Geschichte des Hauses

Schon wenn man das Gebäude der Fürstin Wilhelmine Alten- und Pflegeheim-Stiftung, das z. T. denkmalgeschützt ist, betritt, spürt man den Hauch der Geschichte. Tatsächlich haben Pflege und Unterstützung von hilfsbedürftigen Menschen in diesen Mauern eine lange Tradition.

Schon im Jahr 1804 gründete I.D. Fürstin Wilhelmine zu Oettingen-Wallerstein eine Krankenhausstiftung, um den Wallersteiner Bürgern die Möglichkeit einer medizinischen Betreuung zu gewährleisten. Das zunächst als Krankenhaus konzipierte Gebäude wurde dann im Zuge der Krankenhausreform zu einem Alten- und Pflegeheim umgebaut, später auch umstrukturiert und erweitert. 

121 Jahre lang übernahmen die Schwestern der Ordensgemeinschaft der Armen Franziskanerinnen zu Mallersdorf die Pflege und Betreuung der Bewohner, bevor sie 1996 ins Mutterhaus zurückbeordert wurden. Damit der Übergang fließend gestaltet werden konnte, hatte Frau Eva Kofler-Poplawsky bereits im Jahr 1994 die Stiftungsleitung von den Ordensschwestern übernommen. Bis heute leitet sie die Fürstin Wilhelmine Alten- und Pflegeheim-Stiftung Wallerstein.
****
◆ **Aufgabe**
Gib den Text zur Geschichte des Hauses beginnend mit „Geschichte des Hauses“ und weiter bis „umstrukturiert und erweitert.“ wieder und tausche dabei „Krankenhausstiftung“ gegen „Spitalstiftung“. Die Datensätze werden für die Bearbeitung nicht benötigt.

◆ **Untersuchte Daten**
****
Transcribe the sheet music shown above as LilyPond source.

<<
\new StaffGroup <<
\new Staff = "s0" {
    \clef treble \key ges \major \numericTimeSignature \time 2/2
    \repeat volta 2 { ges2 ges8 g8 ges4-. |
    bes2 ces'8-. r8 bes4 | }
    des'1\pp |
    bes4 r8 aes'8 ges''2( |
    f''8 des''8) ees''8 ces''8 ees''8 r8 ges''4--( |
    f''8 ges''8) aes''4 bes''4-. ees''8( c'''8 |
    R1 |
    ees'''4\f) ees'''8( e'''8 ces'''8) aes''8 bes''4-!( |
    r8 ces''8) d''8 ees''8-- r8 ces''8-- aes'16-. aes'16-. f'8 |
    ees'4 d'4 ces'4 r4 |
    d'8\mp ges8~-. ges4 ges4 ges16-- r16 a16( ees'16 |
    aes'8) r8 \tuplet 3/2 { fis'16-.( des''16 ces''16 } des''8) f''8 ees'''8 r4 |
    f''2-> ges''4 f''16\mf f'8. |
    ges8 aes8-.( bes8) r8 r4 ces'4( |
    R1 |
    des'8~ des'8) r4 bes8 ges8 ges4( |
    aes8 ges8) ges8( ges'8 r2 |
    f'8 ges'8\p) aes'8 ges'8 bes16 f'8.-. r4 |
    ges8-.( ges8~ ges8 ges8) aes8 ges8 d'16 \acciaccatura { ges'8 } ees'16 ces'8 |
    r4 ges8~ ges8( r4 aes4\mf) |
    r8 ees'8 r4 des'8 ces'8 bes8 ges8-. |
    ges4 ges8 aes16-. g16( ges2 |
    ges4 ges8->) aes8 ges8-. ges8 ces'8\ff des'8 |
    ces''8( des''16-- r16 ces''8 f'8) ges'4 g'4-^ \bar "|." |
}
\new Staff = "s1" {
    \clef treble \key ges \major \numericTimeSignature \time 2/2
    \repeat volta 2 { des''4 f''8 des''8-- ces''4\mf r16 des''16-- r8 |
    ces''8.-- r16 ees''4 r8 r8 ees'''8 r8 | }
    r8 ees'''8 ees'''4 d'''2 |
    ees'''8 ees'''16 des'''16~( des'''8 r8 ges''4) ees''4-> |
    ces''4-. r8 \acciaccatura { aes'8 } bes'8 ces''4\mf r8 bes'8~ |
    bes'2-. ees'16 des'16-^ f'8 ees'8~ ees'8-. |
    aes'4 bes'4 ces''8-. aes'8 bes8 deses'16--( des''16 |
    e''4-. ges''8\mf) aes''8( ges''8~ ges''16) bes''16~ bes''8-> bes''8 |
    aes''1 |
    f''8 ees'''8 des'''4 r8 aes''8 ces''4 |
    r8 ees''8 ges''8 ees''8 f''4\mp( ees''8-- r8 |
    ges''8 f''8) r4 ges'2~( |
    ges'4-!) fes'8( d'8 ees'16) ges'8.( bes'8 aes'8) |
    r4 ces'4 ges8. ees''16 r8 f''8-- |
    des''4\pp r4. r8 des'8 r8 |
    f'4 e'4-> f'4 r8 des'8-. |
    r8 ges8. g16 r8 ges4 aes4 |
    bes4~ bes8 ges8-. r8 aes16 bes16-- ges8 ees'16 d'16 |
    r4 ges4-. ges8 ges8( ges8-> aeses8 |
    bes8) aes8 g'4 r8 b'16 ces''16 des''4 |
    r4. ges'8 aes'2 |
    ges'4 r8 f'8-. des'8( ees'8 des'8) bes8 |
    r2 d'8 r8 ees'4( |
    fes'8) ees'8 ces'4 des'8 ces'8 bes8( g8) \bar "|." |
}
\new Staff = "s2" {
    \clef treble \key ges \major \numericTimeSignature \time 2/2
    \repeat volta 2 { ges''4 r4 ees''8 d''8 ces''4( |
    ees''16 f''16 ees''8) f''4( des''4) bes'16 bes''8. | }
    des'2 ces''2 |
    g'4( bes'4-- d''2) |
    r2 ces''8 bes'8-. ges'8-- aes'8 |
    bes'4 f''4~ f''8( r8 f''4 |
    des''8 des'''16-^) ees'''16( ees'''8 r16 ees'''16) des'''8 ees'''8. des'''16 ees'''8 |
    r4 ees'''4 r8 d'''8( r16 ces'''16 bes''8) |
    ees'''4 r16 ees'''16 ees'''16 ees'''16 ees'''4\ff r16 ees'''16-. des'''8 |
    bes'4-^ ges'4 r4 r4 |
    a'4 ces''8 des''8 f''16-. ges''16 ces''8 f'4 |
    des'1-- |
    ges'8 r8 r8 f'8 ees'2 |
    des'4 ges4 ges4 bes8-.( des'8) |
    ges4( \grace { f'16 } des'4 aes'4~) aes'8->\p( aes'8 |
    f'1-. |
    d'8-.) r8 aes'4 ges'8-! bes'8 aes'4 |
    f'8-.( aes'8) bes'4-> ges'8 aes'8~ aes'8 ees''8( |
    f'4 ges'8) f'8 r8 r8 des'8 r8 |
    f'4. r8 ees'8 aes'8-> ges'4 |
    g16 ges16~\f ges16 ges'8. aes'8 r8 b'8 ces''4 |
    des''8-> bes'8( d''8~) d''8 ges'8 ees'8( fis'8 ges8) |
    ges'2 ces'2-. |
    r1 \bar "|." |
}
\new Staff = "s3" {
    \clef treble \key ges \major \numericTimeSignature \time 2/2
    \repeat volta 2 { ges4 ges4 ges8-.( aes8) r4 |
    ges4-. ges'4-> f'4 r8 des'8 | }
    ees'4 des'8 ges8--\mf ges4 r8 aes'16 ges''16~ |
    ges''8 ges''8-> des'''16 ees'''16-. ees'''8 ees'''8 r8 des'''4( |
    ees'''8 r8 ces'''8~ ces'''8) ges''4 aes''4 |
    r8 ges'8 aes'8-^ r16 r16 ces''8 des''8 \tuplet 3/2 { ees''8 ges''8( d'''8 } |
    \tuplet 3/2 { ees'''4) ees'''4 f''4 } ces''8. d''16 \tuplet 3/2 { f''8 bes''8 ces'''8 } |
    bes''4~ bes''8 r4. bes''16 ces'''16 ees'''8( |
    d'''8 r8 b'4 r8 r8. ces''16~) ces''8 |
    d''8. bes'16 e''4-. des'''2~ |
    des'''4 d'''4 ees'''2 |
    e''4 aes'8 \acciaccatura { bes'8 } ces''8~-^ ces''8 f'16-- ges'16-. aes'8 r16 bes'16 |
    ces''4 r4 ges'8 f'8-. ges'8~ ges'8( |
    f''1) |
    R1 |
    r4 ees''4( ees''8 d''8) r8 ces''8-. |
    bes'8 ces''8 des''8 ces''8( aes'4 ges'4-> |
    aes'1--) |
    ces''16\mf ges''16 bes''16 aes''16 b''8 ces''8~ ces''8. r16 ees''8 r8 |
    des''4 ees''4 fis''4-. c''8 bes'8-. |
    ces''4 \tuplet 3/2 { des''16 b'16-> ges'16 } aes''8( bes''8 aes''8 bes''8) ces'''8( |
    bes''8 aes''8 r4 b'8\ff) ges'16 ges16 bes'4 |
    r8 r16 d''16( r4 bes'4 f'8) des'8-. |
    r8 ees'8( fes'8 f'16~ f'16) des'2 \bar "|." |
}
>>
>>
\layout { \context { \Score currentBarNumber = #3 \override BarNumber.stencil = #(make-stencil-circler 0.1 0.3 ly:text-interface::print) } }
****
◆ **Schriftliche Antwort**
Geschichte des Hauses

Schon wenn man das Gebäude der Fürstin Wilhelmine Alten- und Pflegeheim-Stiftung, das z. T. denkmalgeschützt ist, betritt, spürt man den Hauch der Geschichte. Tatsächlich haben Pflege und Unterstützung von hilfsbedürftigen Menschen in diesen Mauern eine lange Tradition.

Schon im Jahr 1804 gründete I.D. Fürstin Wilhelmine zu Oettingen-Wallerstein eine Spitalstiftung, um den Wallersteiner Bürgern die Möglichkeit einer medizinischen Betreuung zu gewährleisten. Das zunächst als Krankenhaus konzipierte Gebäude wurde dann im Zuge der Krankenhausreform zu einem Alten- und Pflegeheim umgebaut, später auch umstrukturiert und erweitert.